**What needs to be done**
Your answer should be the lines below from the one with "- Visual comparison of rendered posts" to the one with "- ✅ GitHub Pages deployment succeeds", both included, given again exactly and with nothing added.

*** Dataset records ***

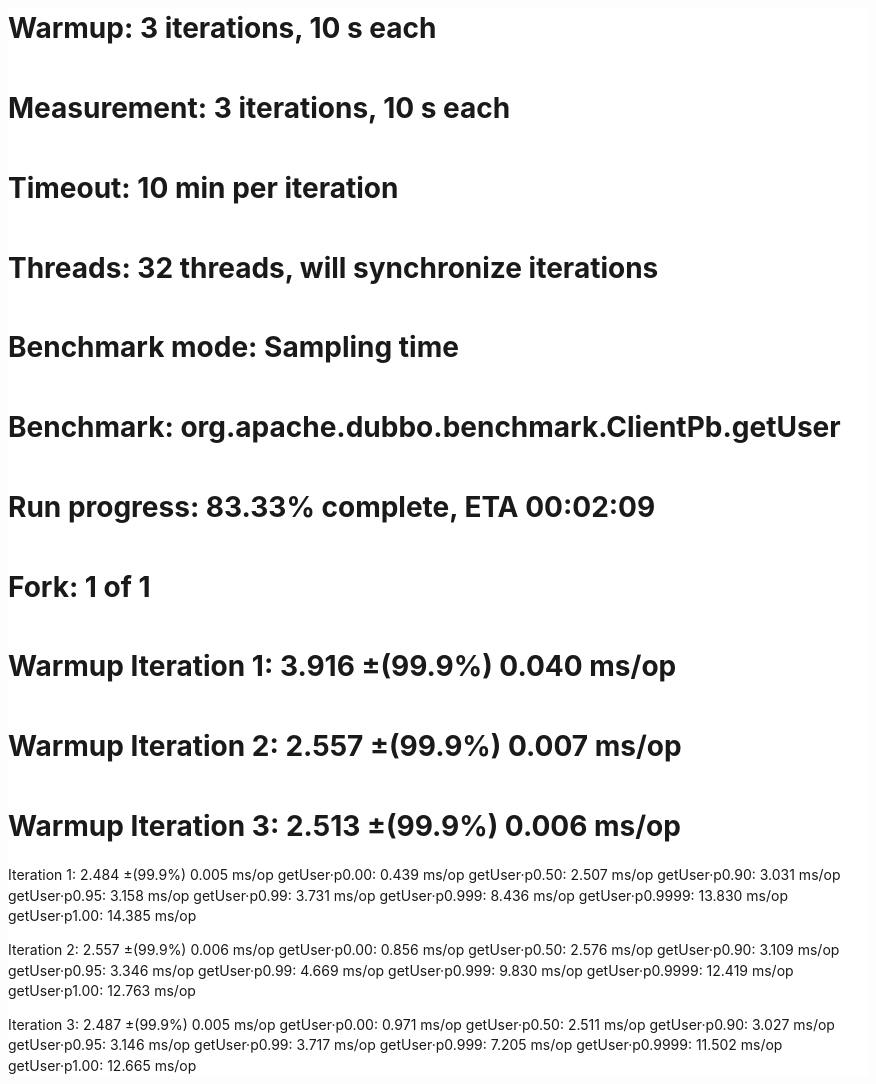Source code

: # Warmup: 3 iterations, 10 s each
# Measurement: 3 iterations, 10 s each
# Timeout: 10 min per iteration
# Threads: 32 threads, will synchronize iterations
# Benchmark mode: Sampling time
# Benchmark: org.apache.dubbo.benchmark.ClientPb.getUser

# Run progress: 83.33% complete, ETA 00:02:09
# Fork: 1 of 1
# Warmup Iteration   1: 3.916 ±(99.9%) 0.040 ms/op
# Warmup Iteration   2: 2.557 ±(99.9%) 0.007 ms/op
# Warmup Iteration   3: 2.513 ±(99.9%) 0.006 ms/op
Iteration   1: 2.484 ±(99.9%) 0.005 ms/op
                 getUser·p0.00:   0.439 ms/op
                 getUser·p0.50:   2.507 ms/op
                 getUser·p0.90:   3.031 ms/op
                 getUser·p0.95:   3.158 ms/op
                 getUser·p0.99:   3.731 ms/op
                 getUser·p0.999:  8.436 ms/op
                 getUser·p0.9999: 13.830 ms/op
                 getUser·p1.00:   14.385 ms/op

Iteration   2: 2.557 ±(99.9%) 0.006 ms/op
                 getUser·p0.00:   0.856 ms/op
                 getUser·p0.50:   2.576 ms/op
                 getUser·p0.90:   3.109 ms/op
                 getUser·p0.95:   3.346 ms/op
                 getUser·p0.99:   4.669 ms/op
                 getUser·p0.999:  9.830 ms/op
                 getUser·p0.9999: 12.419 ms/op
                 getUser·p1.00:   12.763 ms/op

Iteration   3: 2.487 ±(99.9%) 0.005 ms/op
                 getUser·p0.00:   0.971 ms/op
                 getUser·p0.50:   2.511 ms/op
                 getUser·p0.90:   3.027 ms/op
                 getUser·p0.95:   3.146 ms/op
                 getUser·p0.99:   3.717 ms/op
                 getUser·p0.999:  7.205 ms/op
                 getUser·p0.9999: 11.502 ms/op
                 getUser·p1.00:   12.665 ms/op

*** End of Dataset records ***
*** Dataset records ***

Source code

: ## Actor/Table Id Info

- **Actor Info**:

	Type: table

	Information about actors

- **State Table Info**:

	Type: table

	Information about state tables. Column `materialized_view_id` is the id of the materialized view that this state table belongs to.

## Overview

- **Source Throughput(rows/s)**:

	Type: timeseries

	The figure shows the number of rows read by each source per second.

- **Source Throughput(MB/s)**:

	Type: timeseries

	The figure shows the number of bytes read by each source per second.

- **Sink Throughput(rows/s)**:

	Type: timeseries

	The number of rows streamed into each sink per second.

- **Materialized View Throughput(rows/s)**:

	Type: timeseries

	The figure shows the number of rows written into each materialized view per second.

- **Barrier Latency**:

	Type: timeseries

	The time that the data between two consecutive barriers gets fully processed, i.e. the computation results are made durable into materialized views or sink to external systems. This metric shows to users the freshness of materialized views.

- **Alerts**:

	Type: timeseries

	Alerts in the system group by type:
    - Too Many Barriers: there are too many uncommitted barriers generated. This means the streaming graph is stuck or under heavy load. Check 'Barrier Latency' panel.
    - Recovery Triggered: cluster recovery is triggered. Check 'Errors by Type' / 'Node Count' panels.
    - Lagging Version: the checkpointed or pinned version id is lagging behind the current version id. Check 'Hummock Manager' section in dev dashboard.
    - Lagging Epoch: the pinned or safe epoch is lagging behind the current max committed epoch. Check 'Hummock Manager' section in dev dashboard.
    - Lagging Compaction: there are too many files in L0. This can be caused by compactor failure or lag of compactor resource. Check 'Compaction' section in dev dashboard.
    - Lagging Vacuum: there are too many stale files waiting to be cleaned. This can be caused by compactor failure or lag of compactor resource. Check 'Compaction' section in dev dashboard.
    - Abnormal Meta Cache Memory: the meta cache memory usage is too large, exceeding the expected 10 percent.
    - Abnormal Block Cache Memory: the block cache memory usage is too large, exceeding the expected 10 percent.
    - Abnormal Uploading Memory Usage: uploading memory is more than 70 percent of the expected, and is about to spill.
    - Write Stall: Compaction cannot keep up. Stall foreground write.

*** End of Dataset records ***
*** Dataset records ***

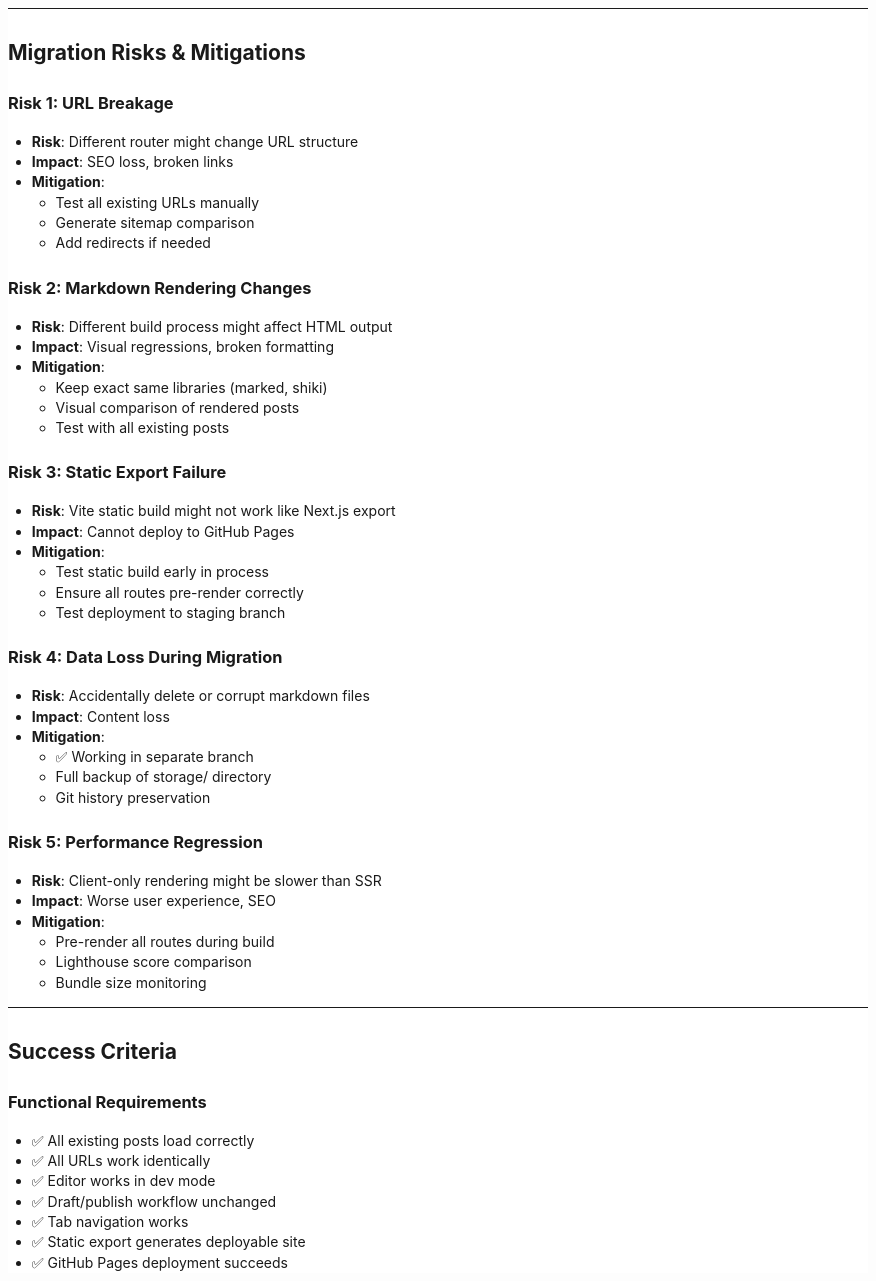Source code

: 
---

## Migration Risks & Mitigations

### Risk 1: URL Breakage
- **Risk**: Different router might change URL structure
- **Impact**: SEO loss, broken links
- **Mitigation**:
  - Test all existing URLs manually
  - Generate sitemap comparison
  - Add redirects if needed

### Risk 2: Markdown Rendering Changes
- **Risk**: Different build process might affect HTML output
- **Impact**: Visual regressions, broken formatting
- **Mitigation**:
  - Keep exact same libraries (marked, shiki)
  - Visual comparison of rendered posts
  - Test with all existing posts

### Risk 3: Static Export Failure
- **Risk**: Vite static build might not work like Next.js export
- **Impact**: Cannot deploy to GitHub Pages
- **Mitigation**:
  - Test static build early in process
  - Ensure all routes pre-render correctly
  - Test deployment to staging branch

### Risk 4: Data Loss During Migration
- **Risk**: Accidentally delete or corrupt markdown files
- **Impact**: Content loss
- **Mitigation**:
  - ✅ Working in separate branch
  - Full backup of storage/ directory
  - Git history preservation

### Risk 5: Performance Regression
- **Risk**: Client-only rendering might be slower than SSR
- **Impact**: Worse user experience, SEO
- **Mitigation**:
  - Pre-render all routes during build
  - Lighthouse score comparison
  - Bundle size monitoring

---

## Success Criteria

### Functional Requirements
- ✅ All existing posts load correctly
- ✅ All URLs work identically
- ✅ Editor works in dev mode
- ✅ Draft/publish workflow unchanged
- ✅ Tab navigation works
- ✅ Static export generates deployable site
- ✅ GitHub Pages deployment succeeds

*** End of Dataset records ***

**Response to the exercise**
  - Visual comparison of rendered posts
  - Test with all existing posts

### Risk 3: Static Export Failure
- **Risk**: Vite static build might not work like Next.js export
- **Impact**: Cannot deploy to GitHub Pages
- **Mitigation**:
  - Test static build early in process
  - Ensure all routes pre-render correctly
  - Test deployment to staging branch

### Risk 4: Data Loss During Migration
- **Risk**: Accidentally delete or corrupt markdown files
- **Impact**: Content loss
- **Mitigation**:
  - ✅ Working in separate branch
  - Full backup of storage/ directory
  - Git history preservation

### Risk 5: Performance Regression
- **Risk**: Client-only rendering might be slower than SSR
- **Impact**: Worse user experience, SEO
- **Mitigation**:
  - Pre-render all routes during build
  - Lighthouse score comparison
  - Bundle size monitoring

---

## Success Criteria

### Functional Requirements
- ✅ All existing posts load correctly
- ✅ All URLs work identically
- ✅ Editor works in dev mode
- ✅ Draft/publish workflow unchanged
- ✅ Tab navigation works
- ✅ Static export generates deployable site
- ✅ GitHub Pages deployment succeeds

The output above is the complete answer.